Dataset type: LLaVA Visual Instruct CC3M Pretrain 595K is a subset of CC-3M dataset, filtered with a more balanced concept coverage distribution. Captions are also associated with BLIP synthetic caption for reference. It is constructed for the pretraining stage for feature alignment in visual instruction tuning. We aim to build large multimodal towards GPT-4 vision/language capability.
Dataset date: LLaVA Visual Instruct CC3M Pretrain 595K was created in April 2023.
Dataset structure:
Paper or resources for more information: https://llava-vl.github.io/
License: Must comply with license of CC-3M , BLIP (if you use their synthetic caption).
CC-3M The dataset may be freely used for any purpose, although acknowledgement of Google LLC ("Google") as the data source would be appreciated. The dataset is provided "AS IS" without any warranty, express or implied. Google disclaims all liability for any damages, direct or indirect, resulting from the use of the dataset.

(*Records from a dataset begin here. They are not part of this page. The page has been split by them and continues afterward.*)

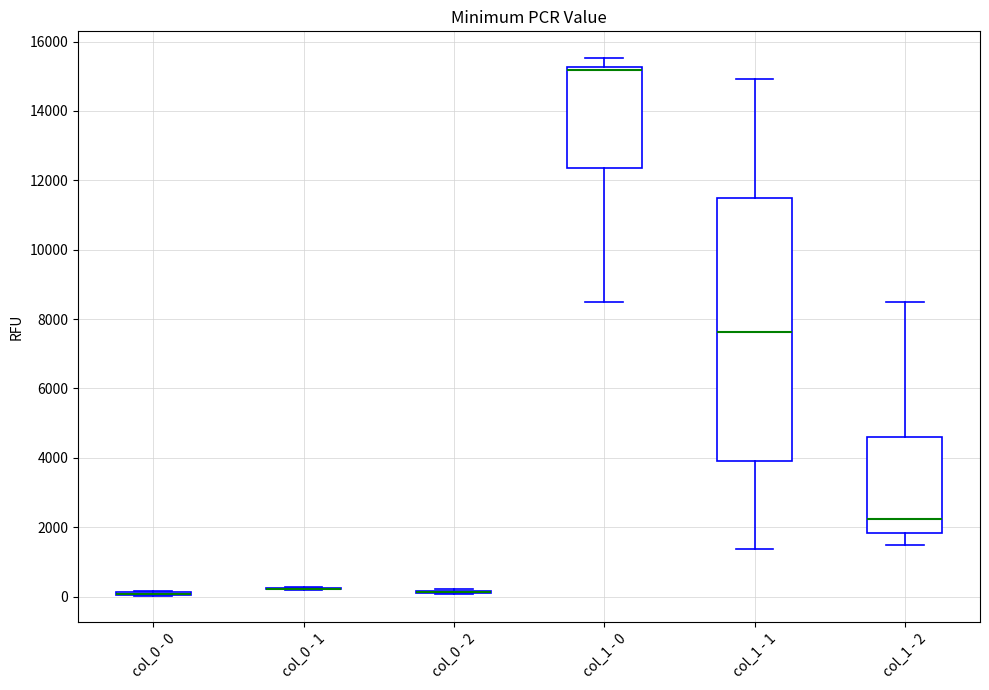

Reading left to right, transcribe this box plot: for each box, give where its median line is, the range the box spans, and where its two whiskers end, as read against the y-axis. The values are not printed on the chart, so give them approximately, as read against the axis.

col_0 - 0: box collapsed to a line at 0, whiskers 0 to 200
col_0 - 1: box collapsed to a line at 200, whiskers 200 to 200
col_0 - 2: box collapsed to a line at 200, whiskers 0 to 200
col_1 - 0: median 15200 (just below the box's upper edge), box 12400 to 15200, whiskers 8600 to 15600
col_1 - 1: median 7600, box 3800 to 11400, whiskers 1400 to 15000
col_1 - 2: median 2200, box 1800 to 4600, whiskers 1400 to 8600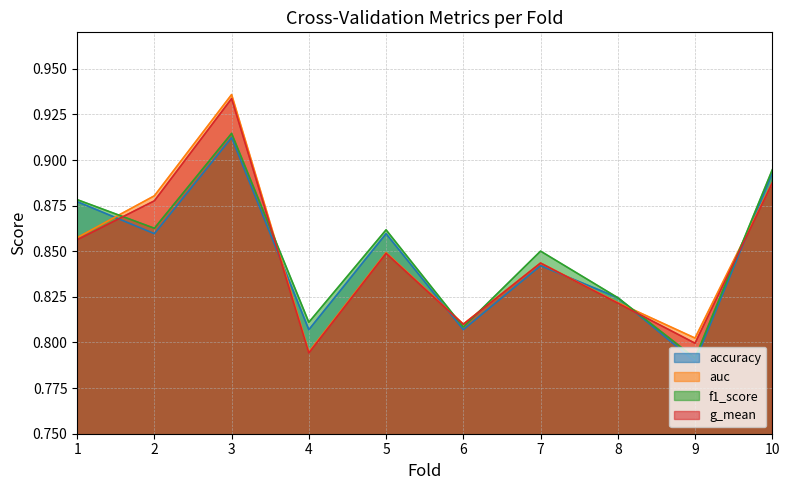

Between 4 and 5, which series saw the biggest shift?

g_mean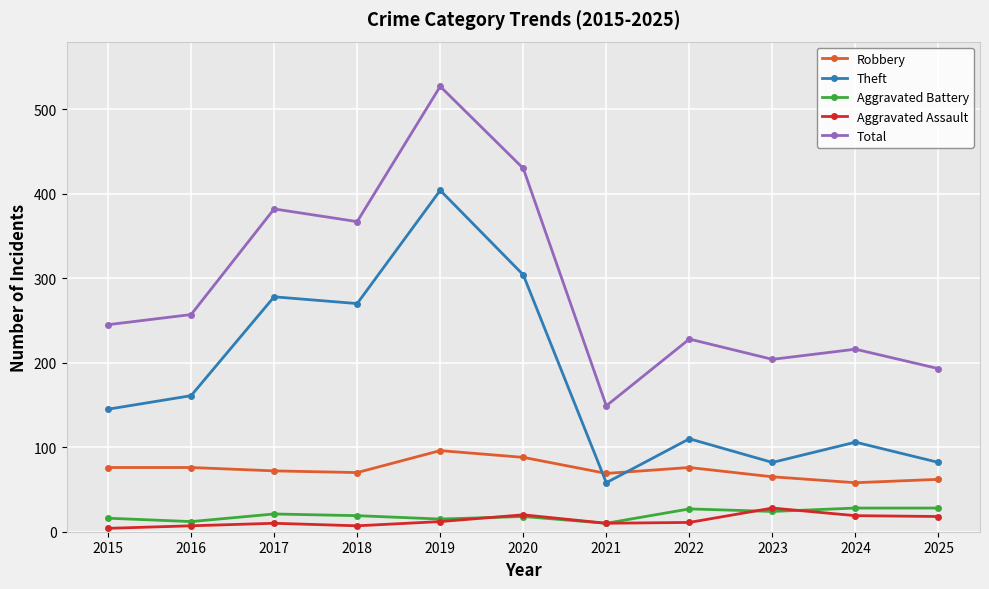

At which category is the sum across all series the highest?

2019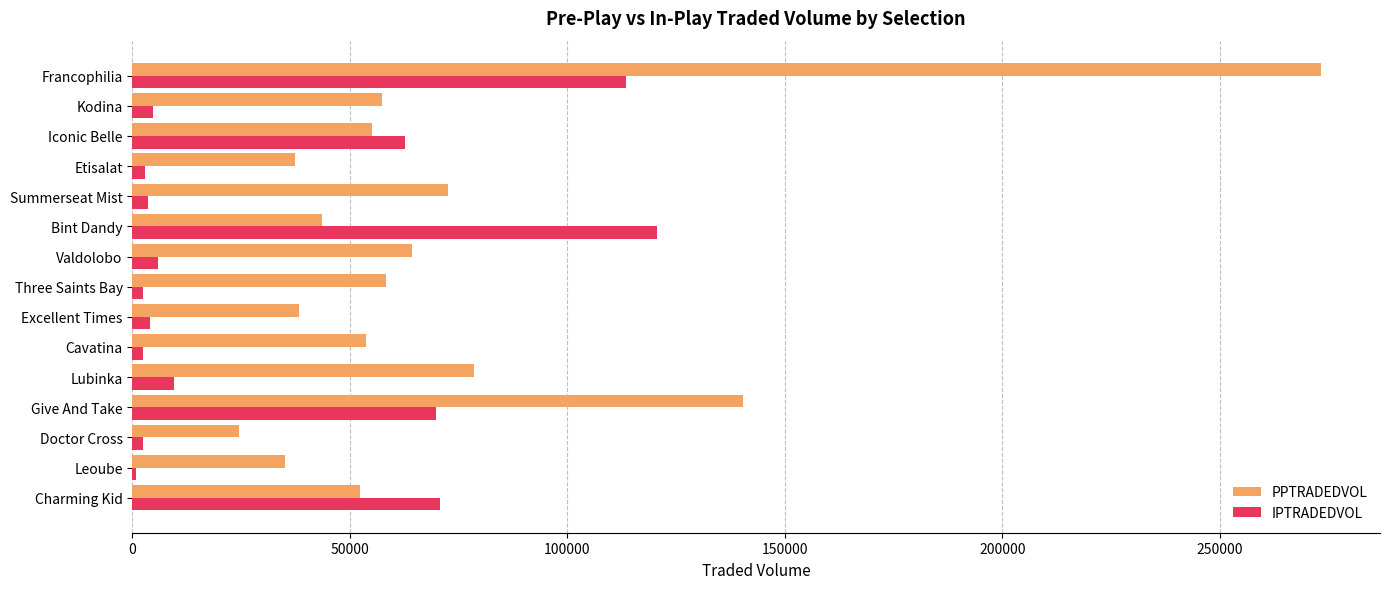

What is the sum of all IPTRADEDVOL values?

475732.2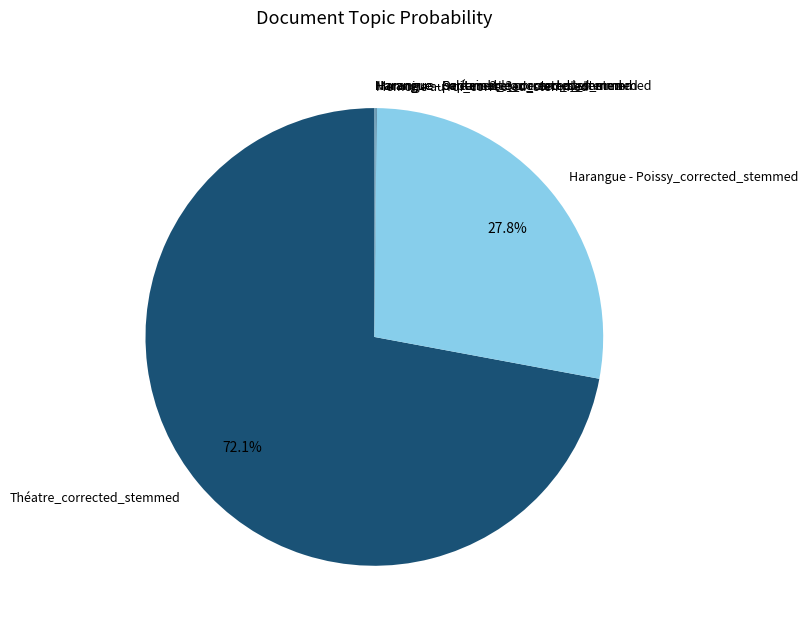

What percentage is NOT represented by Harangue - Poissy_corrected_stemmed?

72.2%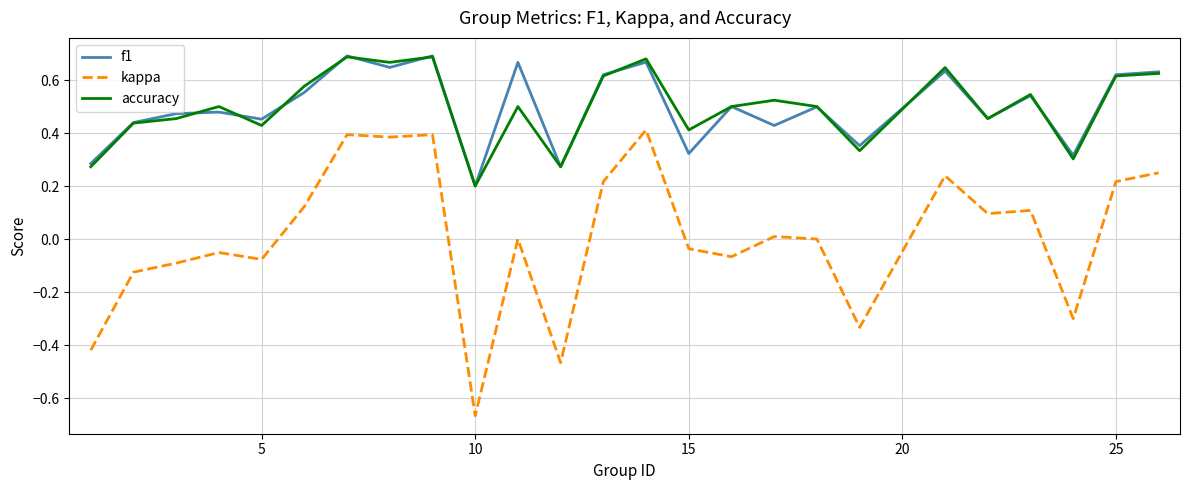

True or false: accuracy and kappa intersect in this chart.

False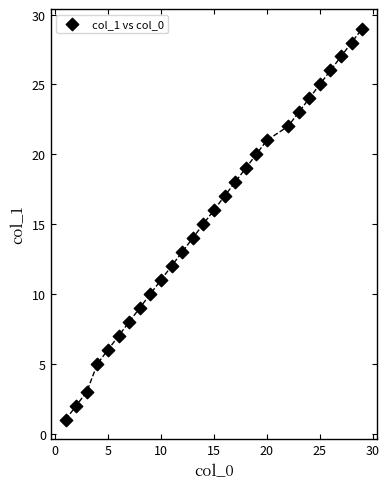

What is the range of X values (max minus min)?

28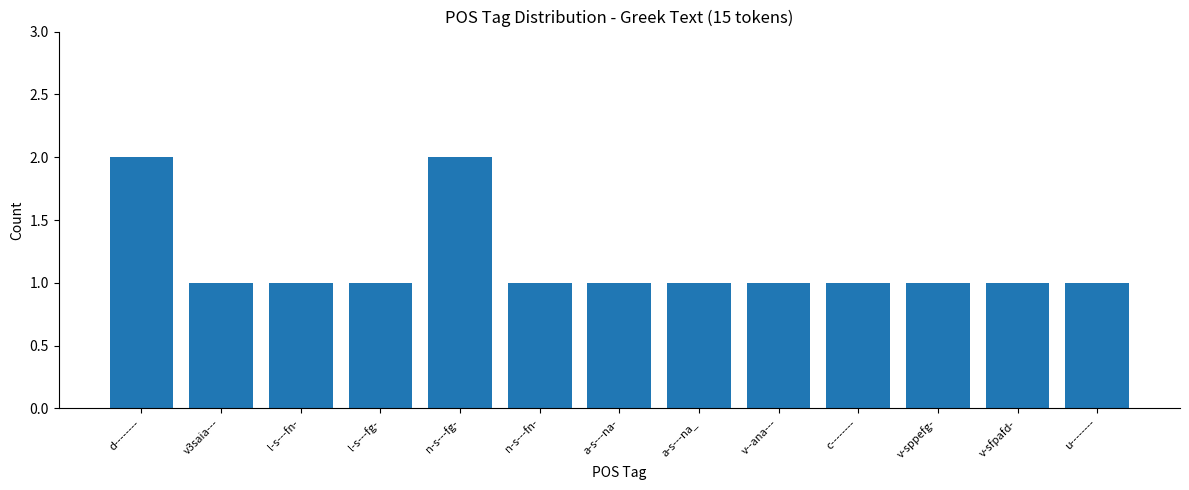

What is the ratio of the value at a-s---na_ to the value at a-s---na-?

1.0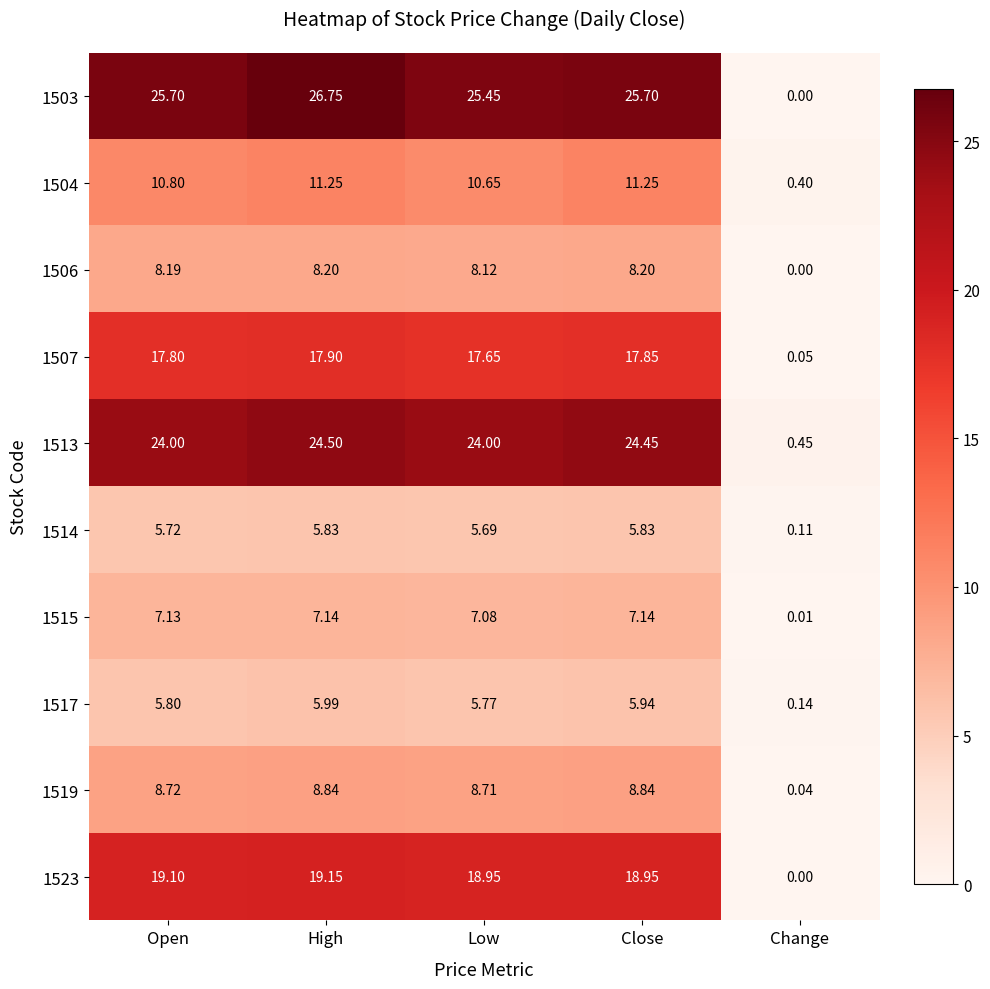

At which label does 1514 reach its minimum?

Change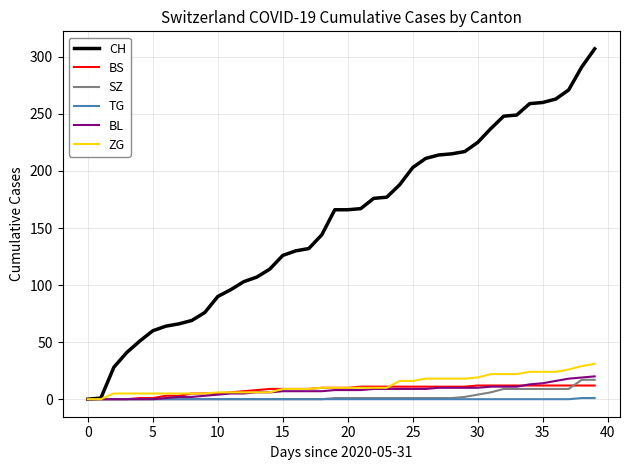

Which series has the largest range (max minus min)?

CH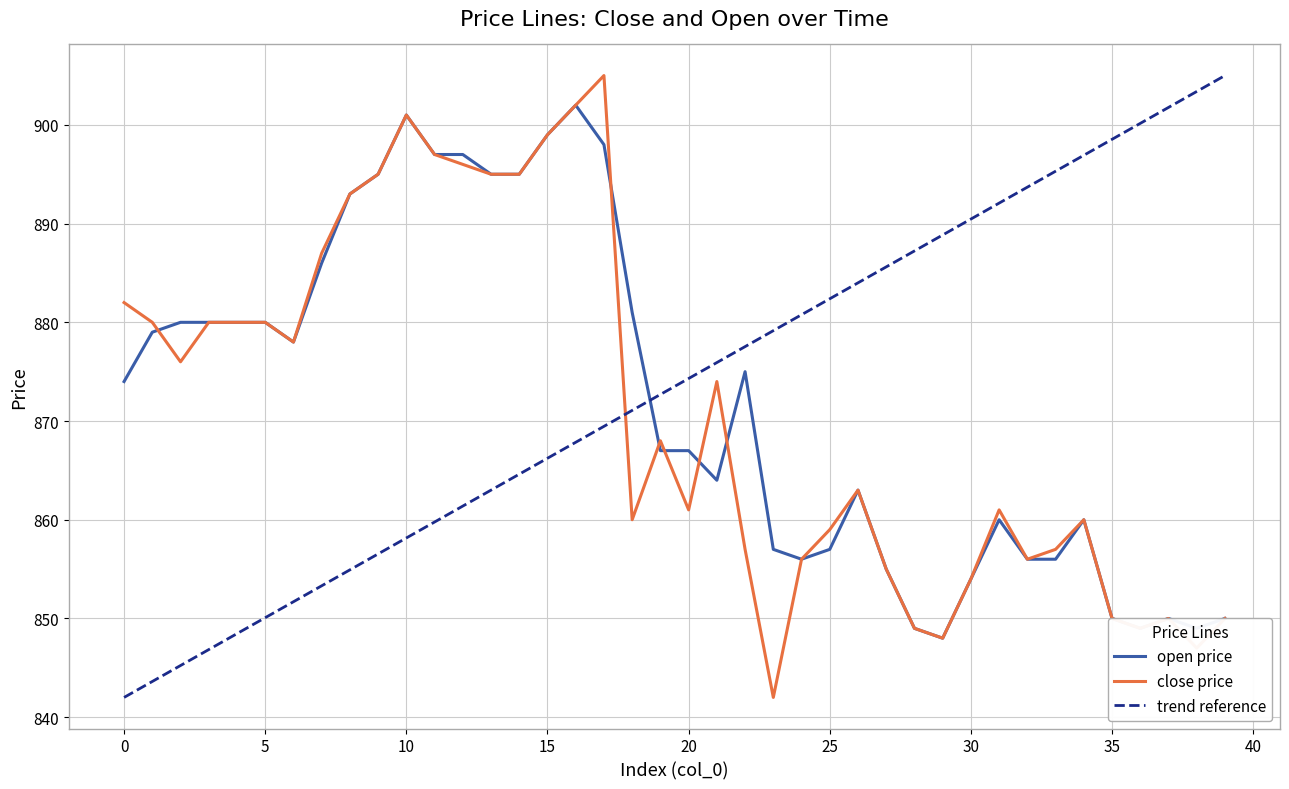

Which series ends up on top after the final intersection of open and close?

open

Where to send questions or comments about the model: https://github.com/haotian-liu/LLaVA/issues
Primary intended uses: The primary use of LLaVA is research on large multimodal models and chatbots.
Primary intended users: The primary intended users of the model are researchers and hobbyists in computer vision, natural language processing, machine learning, and artificial intelligence.